→ What you are asked to do
The entries that follow must be written out exactly, without any of the pictures they contain.

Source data
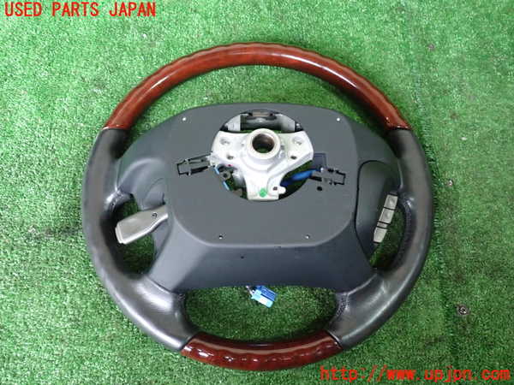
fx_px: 445
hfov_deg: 60.0
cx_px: 257
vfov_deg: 46.8
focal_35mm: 30
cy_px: 192
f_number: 2.3
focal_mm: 5.4
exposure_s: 1/50
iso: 1000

→ Output for this exercise
fx_px: 445
hfov_deg: 60.0
cx_px: 257
vfov_deg: 46.8
focal_35mm: 30
cy_px: 192
f_number: 2.3
focal_mm: 5.4
exposure_s: 1/50
iso: 1000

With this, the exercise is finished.